Vers la fin, est-ce par manque de concentration, la chaleur me devient plus difficilement supportable. Finalement, la porte s'ouvre pour une dernière fois. Nous sortons dans l'ordre. On nous invite à prendre une douche sur place et à boire quelque chose, jus de fruits ou infusion, et à croquer un fruit. La session aura duré moins de deux heures.

Plus qu'une attraction touristique, le temazcal est un rituel traditionnel toujours vivant pour plusieurs Mexicains qui le fréquentent régulièrement. Gregorio, membre du personnel de direction du spa de l'hôtel Melia Paradisus Cancun, se rappelle que quand il était enfant, le temazcal était un rituel familial.
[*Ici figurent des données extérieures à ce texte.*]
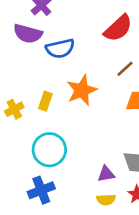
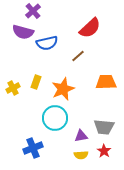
brown line: (125, 69) -> (78, 56), moved
orange star: (82, 90) -> (63, 89), moved
cyan circle: (49, 150) -> (55, 118), moved

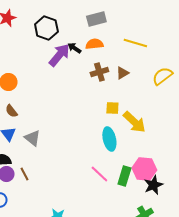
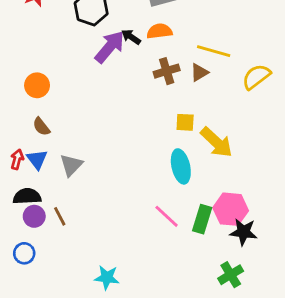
yellow line: (135, 43) -> (214, 51), moved
gray triangle: (32, 138) -> (71, 165), turned 36
black star: (153, 185) -> (243, 232), turned 30

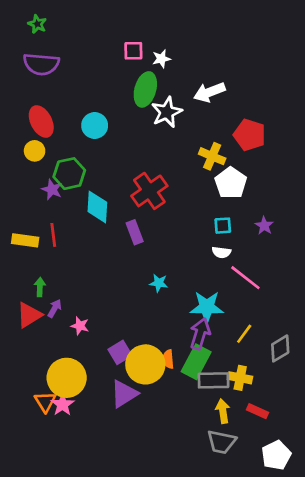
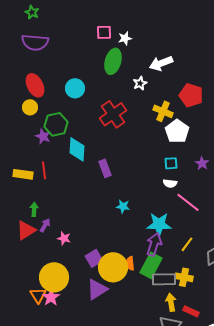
white star: (167, 112) -> (140, 83), moved, size x0.6
red cross: (149, 191) -> (113, 114), moved
red rectangle: (257, 411) -> (191, 311), moved

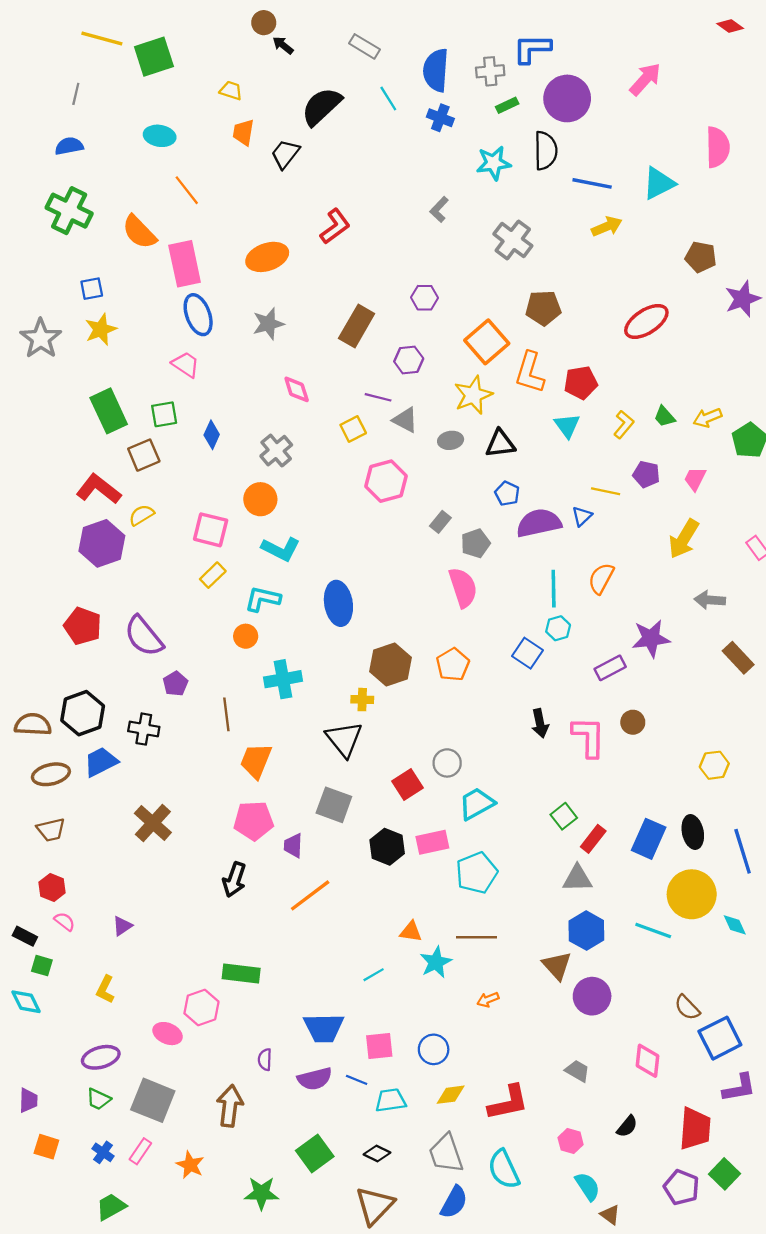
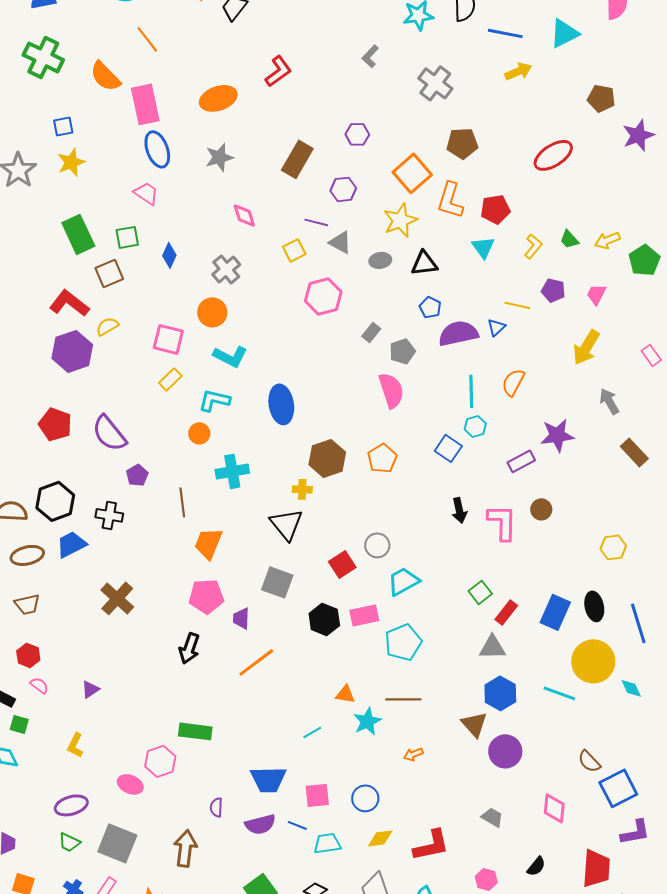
gray arrow: (710, 600) -> (609, 401), turned 56

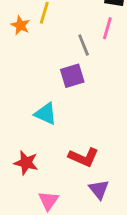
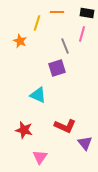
orange star: (20, 25) -> (20, 41), moved
purple triangle: (99, 189) -> (85, 143), moved

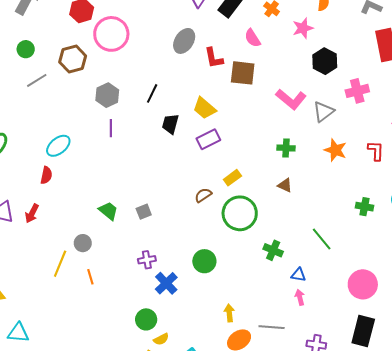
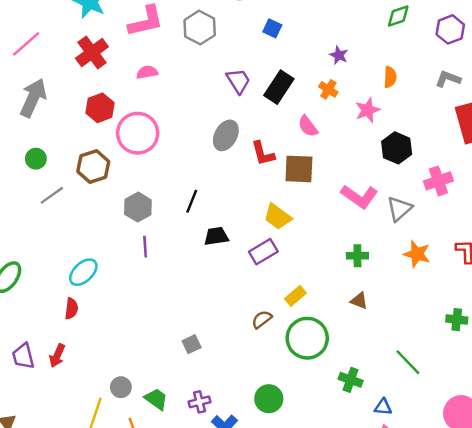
yellow trapezoid: (204, 108) -> (278, 217), moved
black trapezoid: (170, 124) -> (216, 236), turned 70
green trapezoid: (108, 211) -> (156, 399), moved

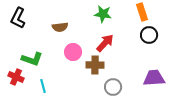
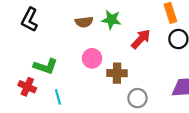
green star: (103, 14) -> (111, 20), moved
brown semicircle: (60, 27) -> (84, 22), moved
red arrow: (105, 43) -> (141, 39), moved

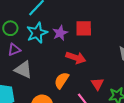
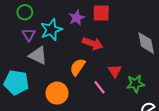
cyan star: (37, 33) -> (51, 30), moved
purple triangle: (14, 50) -> (29, 35), turned -40

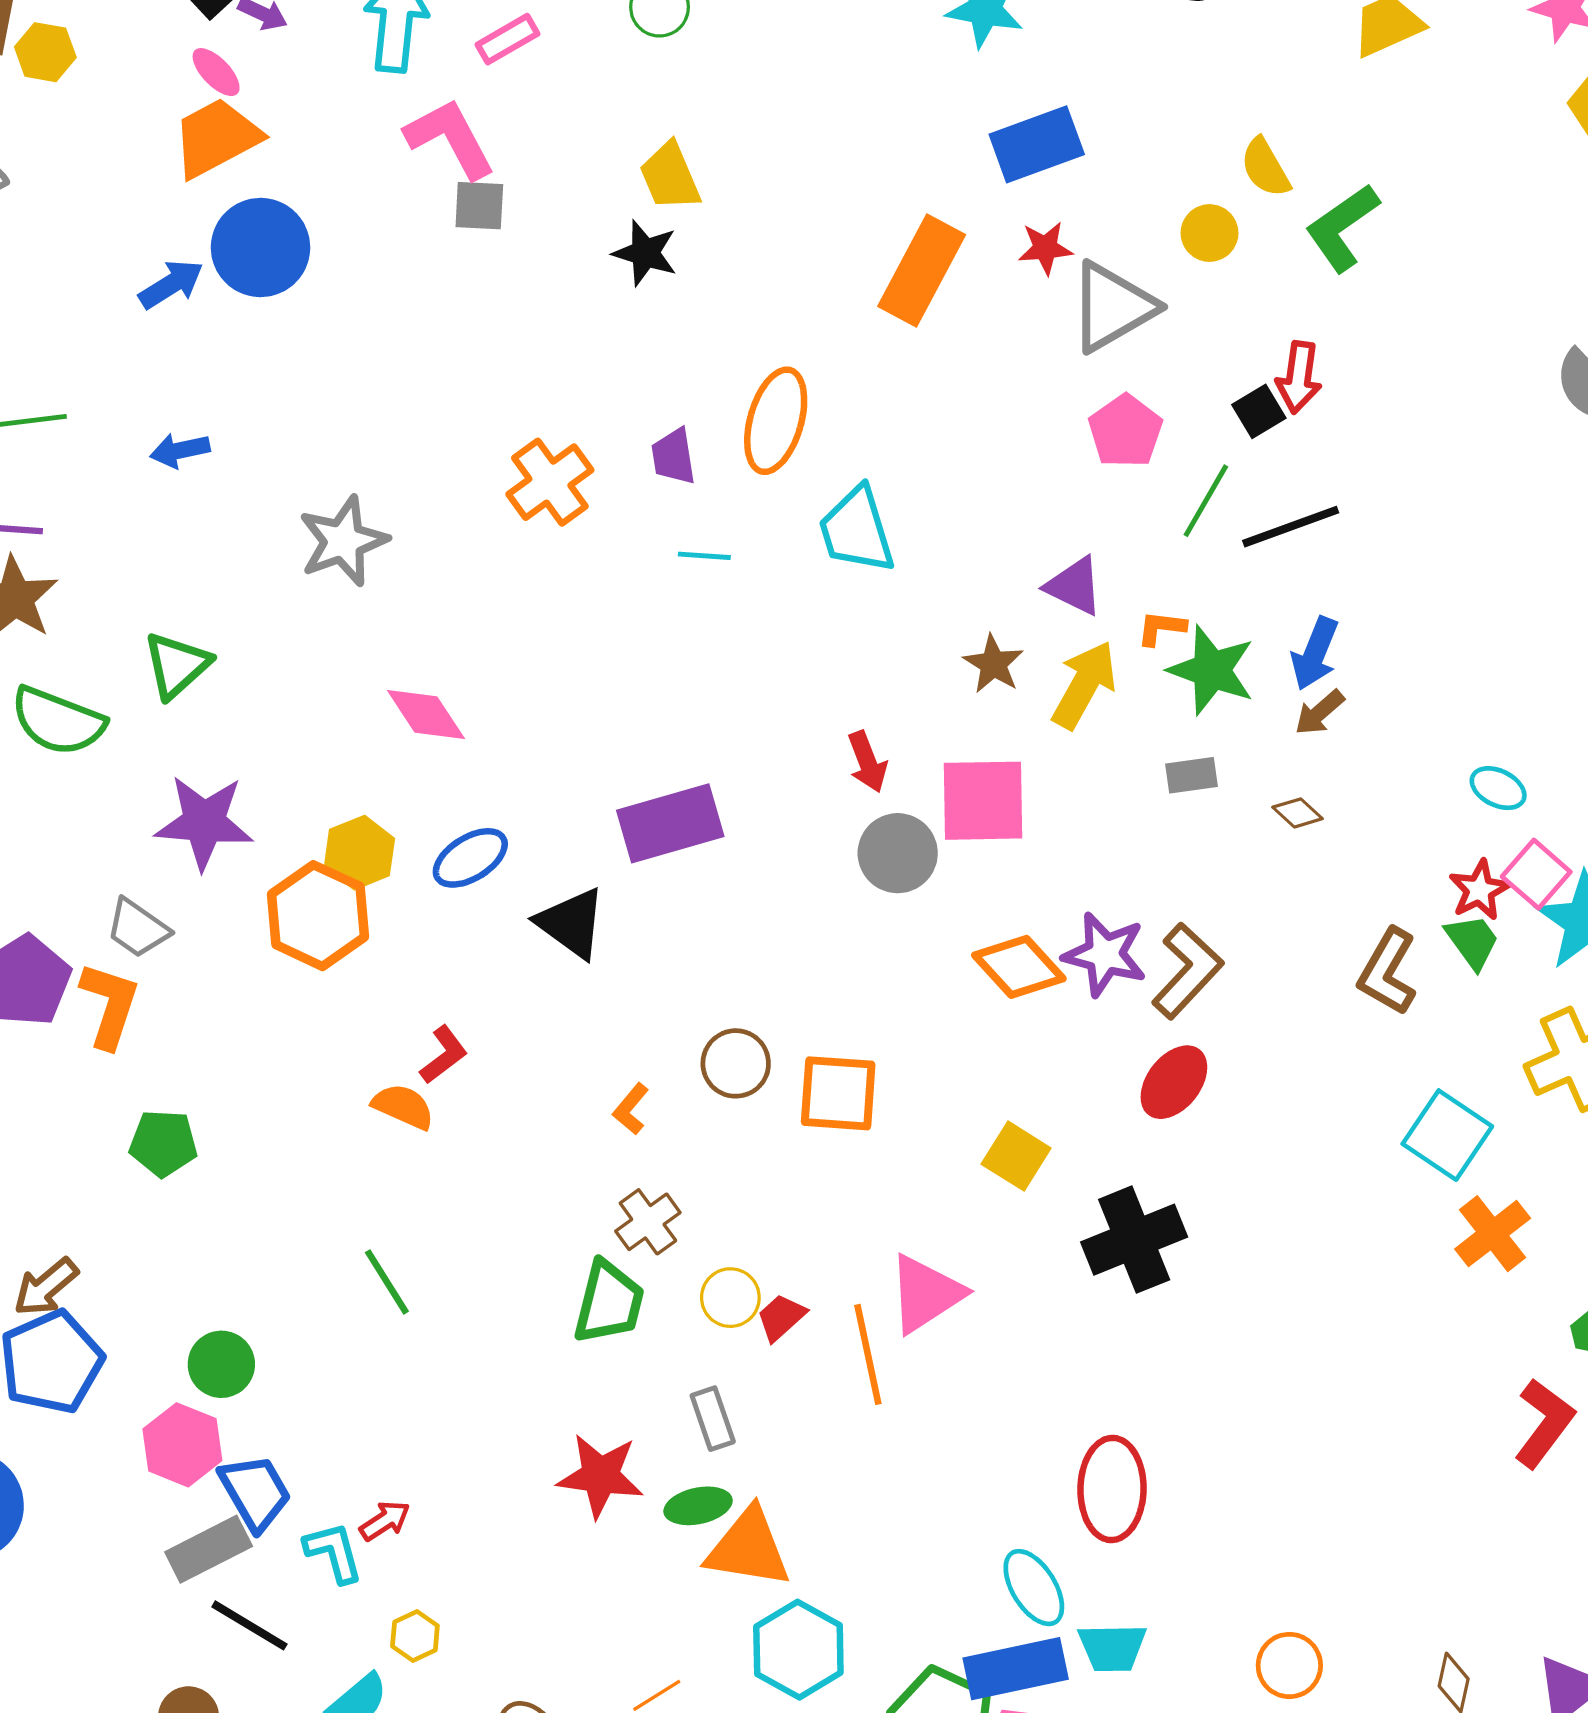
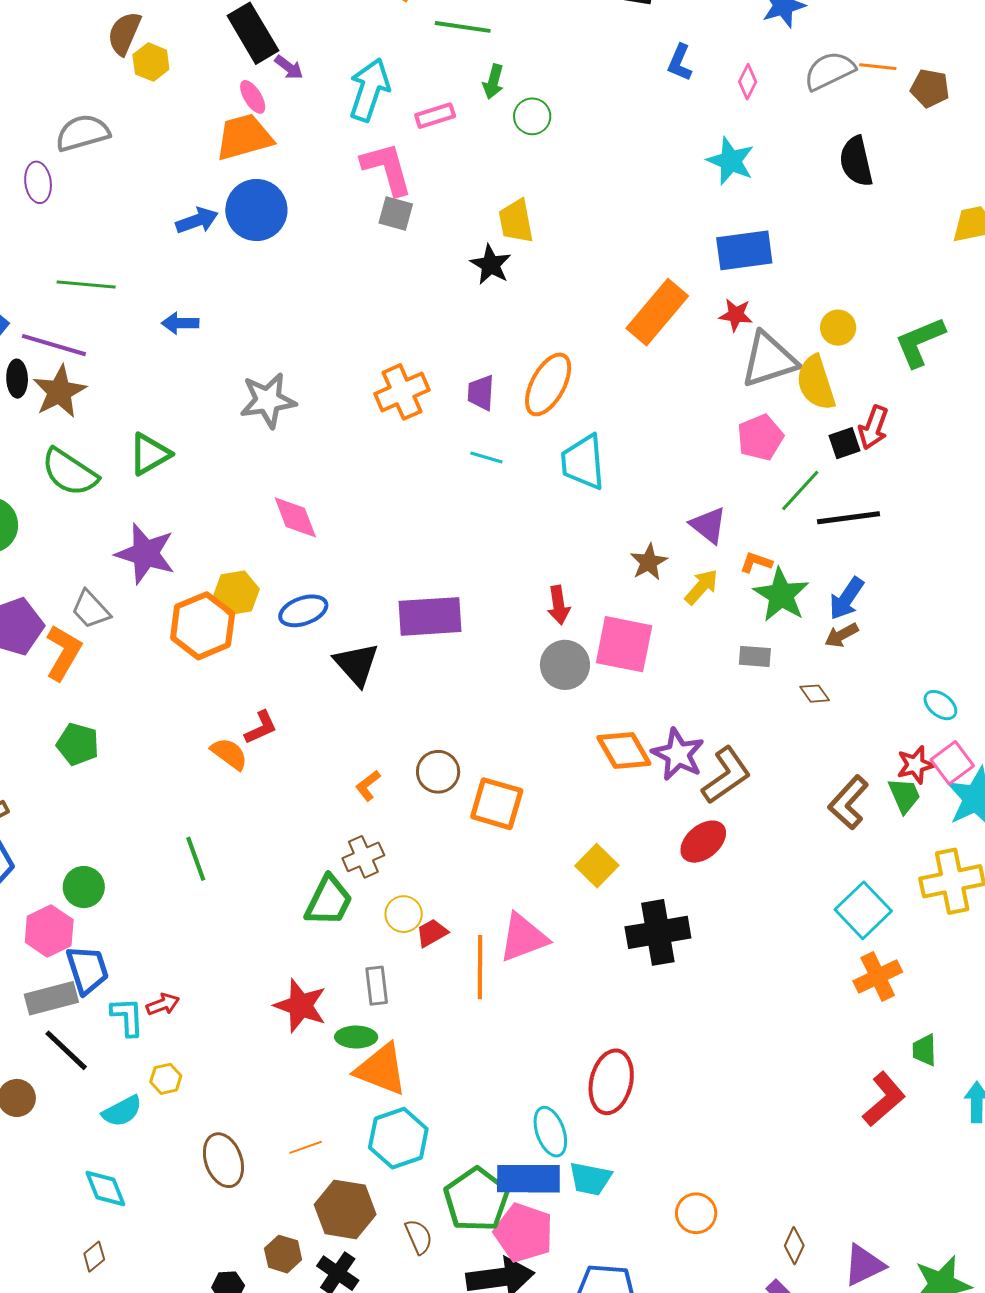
yellow semicircle: (1265, 168) -> (816, 383), moved, size x1.4
yellow arrow: (1084, 685) -> (701, 587), size x0.7

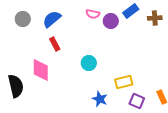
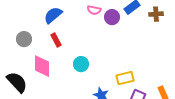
gray circle: (23, 19) -> (24, 39), moved
cyan circle: (89, 63) -> (81, 64), moved
black semicircle: (16, 86) -> (17, 82), turned -30

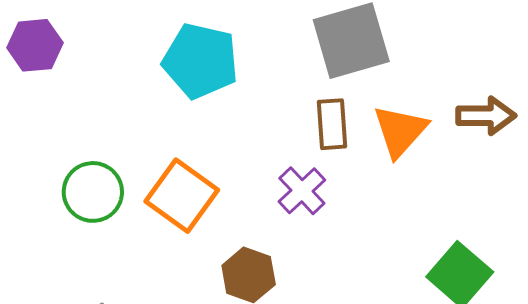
Cette tradition a disparu en plusieurs endroits, mais il continue pour sa part à fréquenter régulièrement le temazcal au rythme d'environ une fois par mois. Gregorio explique que chaque session est différente et que le temazcal lui apprend toujours quelque chose sur lui-même. « Ça me donne l'occasion de prendre le temps de m'arrêter à ce que je ressens à l'intérieur de moi. Que je sois triste, déprimé, fâché ou heureux, je sors changé du temazcal, comme si j'accédais à un niveau supérieur de conscience », explique-t-il.

Mystique ou non, thérapeutique ou non, cette expérience est intéressante, ne serait-ce que parce qu'elle permet un moment de réflexion ou de méditation. Même si on ne ressent pas nécessairement toute la spiritualité de la chose, le fait de demeurer tranquillement dans le noir pendant plus de 90 minutes permet de se reconnecter sur soi-même, et de savourer les bienfaits de désintoxication de la sudation.

Précautions

Le temazcal n'est pas recommandé aux femmes enceintes, aux personnes souffrant d'hypertension, d'asthme ou de problèmes cardiaques.

Il est recommandé de ne pas manger ni consommer d'alcool au moins trois heures avant une séance de temazcal.

Il ne faut garder aucun bijou sur soi, le métal pouvant devenir brûlant. La température du corps peut atteindre les 40 degrés.